I will, however, be doing some work. This evening Andy talked to me about my first piece of contract work Arcus'd like me to do... an easy task, good teeth-cutting, not just with here but with the whole freelance thing. Naturally, Jim & co is all about telecommuting, so I'm very much not tying myself to this geographic spot by accepting the offer (though I do expect to visit semi-oftenly).

At least undef is back in business, more or less... the machine has a fresh new copy of Debian Linux on it, installed under the supervision of Arcus people, who didn't let me set up any security holes this time, and had me install software to help keep the thing hardened. To which I say: good. I'd say that this will absolutely positively be the last Bad Move this box has had to make, but with three such events in 2001 alone, I really wouldn't trust myself with such statements anymore. Then again, the situation is totally different... it used to be an insecure junkpile running either on my apartment floor or in a company machine room, and now it's a very secure box maintained by paid professionals in a dedicated hosting facility. We'll see what happens.
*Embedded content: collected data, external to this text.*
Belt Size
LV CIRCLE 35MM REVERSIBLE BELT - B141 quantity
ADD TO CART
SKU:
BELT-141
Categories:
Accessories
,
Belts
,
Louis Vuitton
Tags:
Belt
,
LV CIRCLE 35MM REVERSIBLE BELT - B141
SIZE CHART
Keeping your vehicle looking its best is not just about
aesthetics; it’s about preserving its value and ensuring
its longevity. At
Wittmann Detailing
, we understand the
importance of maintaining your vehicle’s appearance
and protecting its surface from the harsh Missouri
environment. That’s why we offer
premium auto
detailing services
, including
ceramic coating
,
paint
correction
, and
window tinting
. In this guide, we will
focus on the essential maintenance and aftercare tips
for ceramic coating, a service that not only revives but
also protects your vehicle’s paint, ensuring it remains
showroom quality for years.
That letter was writ two days ago. Since then, my domain has become fully world-visible once again, though I've yet to properly crawl through the whole site and see what's broken and fix it all, again. It's worth it. I say to the l33t h4><0rs: Come on in. And burn! Yesh.

The cafe upstairs, Jorgenson's, is for sale. Everyone at Arcus will be very very sad if it turns into something other than a cafe, because, mm boy, good coffee right upstairs, available through the afternoon? Friend, that's half the reason I took the job at O'Reilly last year, with the promise that it'd be moving to Davis Square and its three late-nite coffee shops. (Ed note: I took the job, and it didn't move. And then I got laid off anyway.) According to this news story, the owners are selling all their inventory and equipment along with the space, so that's a hopeful sign.
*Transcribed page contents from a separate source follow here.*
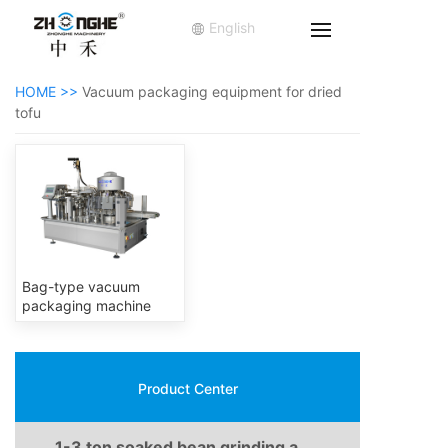
English
HOME >>
Vacuum packaging equipment for dried
tofu
Bag-type vacuum
packaging machine
Product Center
1-3 ton soaked bean grinding and boiling production line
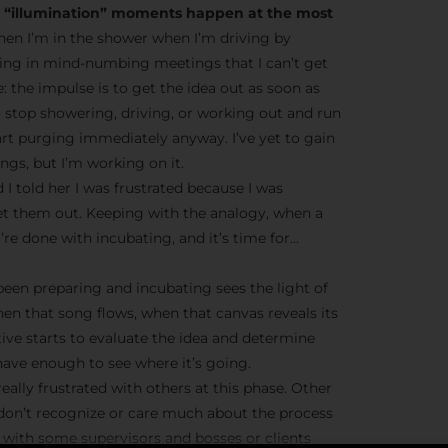
he “illumination” moments happen at the most
en I’m in the shower when I’m driving by
ting in mind-numbing meetings that I can’t get
ve: the impulse is to get the idea out as soon as
o stop showering, driving, or working out and run
tart purging immediately anyway. I’ve yet to gain
gs, but I’m working on it.
 I told her I was frustrated because I was
et them out. Keeping with the analogy, when a
’re done with incubating, and it’s time for…
 been preparing and incubating sees the light of
hen that song flows, when that canvas reveals its
tive starts to evaluate the idea and determine
ave enough to see where it’s going.
eally frustrated with others at this phase. Other
 don’t recognize or care much about the process
ue with some supervisors and bosses or clients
A photographer came in to shoot John and myself playing Lost Cities at lunch yesterday for that story, but they used a photo of a college student instead. Foo! Doesn't two hairy guys taunting each other over a bizarre-looking card game have far more visual appeal than some waifish bookworm? Bah.


The shower in my parents' house is from the seventh and a half floor. I have to kneel in order to wash my face.
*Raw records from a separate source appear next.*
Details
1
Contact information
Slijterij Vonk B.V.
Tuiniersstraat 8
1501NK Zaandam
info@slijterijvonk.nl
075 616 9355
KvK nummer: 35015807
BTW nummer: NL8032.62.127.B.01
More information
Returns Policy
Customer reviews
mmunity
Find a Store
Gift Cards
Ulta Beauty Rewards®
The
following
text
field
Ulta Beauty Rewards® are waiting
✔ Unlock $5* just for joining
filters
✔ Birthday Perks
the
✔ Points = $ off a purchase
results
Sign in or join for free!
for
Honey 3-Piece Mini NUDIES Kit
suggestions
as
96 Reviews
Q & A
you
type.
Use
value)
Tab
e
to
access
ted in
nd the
Strange fact: three people in the last three days, two of them friends who are not prone to make such random outbursts, have independently exclaimed how very tall I suddenly seem lately. MaryMary and my Mom offer no hypothoses why this is so. Andy thinks that I used to slouch by default, and have stopped. I am totally unaware of any of this.


I've started writing again, pretending that I'm settled. Ellie has been sketching rough drafts of book covers. First there was a neat cover featuring two Arabian birds, kites, which editor Linda thought was wicked cool, except that they seemed to be about to kill each other. After Linda asked if she could tone it down, Ellie made one with some sort of fru-fru bird, which Linda labeled "milquetoast". Sadly, Ellie snuck me the URL to it, and just seeing a possible book cover with my name on it made me fall in love with the thing. Since I just finished Philip Pullman's "His Dark Materials" trilogy, I emailed the URL to a friend: "Want to see my daemon?"

Ellie has since moved away from birds and now favors monkeys. Green monkeys. Monkeys reflect both the subject matter and the projected sales figures, she notes. ???